• **WHAT YOU SHOULD DO**:
With no edits of any kind, print each record that follows.
RECORDS FOR THIS EXERCISE Block Start
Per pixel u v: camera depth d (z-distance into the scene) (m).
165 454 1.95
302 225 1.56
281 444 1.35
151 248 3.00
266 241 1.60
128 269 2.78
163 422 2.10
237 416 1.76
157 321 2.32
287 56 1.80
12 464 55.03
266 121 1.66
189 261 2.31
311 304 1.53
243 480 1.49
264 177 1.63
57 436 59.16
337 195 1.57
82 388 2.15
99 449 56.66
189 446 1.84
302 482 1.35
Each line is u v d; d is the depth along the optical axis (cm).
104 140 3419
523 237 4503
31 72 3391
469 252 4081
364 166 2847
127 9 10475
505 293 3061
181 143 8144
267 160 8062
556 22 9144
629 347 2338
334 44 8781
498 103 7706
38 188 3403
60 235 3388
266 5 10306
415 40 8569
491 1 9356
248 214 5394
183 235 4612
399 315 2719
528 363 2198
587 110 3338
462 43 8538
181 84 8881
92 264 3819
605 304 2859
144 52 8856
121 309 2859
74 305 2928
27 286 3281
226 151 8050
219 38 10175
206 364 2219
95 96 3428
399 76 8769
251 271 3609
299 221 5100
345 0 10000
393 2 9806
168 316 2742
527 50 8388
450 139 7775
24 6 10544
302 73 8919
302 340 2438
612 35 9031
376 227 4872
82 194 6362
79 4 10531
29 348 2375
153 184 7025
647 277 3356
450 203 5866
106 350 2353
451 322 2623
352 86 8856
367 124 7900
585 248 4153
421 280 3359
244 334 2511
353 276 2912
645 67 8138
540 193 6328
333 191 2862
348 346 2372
RECORDS FOR THIS EXERCISE Block End
• **RESPONSE BELOW**:
Per pixel u v: camera depth d (z-distance into the scene) (m).
165 454 1.95
302 225 1.56
281 444 1.35
151 248 3.00
266 241 1.60
128 269 2.78
163 422 2.10
237 416 1.76
157 321 2.32
287 56 1.80
12 464 55.03
266 121 1.66
189 261 2.31
311 304 1.53
243 480 1.49
264 177 1.63
57 436 59.16
337 195 1.57
82 388 2.15
99 449 56.66
189 446 1.84
302 482 1.35
Each line is u v d; d is the depth along the optical axis (cm).
104 140 3419
523 237 4503
31 72 3391
469 252 4081
364 166 2847
127 9 10475
505 293 3061
181 143 8144
267 160 8062
556 22 9144
629 347 2338
334 44 8781
498 103 7706
38 188 3403
60 235 3388
266 5 10306
415 40 8569
491 1 9356
248 214 5394
183 235 4612
399 315 2719
528 363 2198
587 110 3338
462 43 8538
181 84 8881
92 264 3819
605 304 2859
144 52 8856
121 309 2859
74 305 2928
27 286 3281
226 151 8050
219 38 10175
206 364 2219
95 96 3428
399 76 8769
251 271 3609
299 221 5100
345 0 10000
393 2 9806
168 316 2742
527 50 8388
450 139 7775
24 6 10544
302 73 8919
302 340 2438
612 35 9031
376 227 4872
82 194 6362
79 4 10531
29 348 2375
153 184 7025
647 277 3356
450 203 5866
106 350 2353
451 322 2623
352 86 8856
367 124 7900
585 248 4153
421 280 3359
244 334 2511
353 276 2912
645 67 8138
540 193 6328
333 191 2862
348 346 2372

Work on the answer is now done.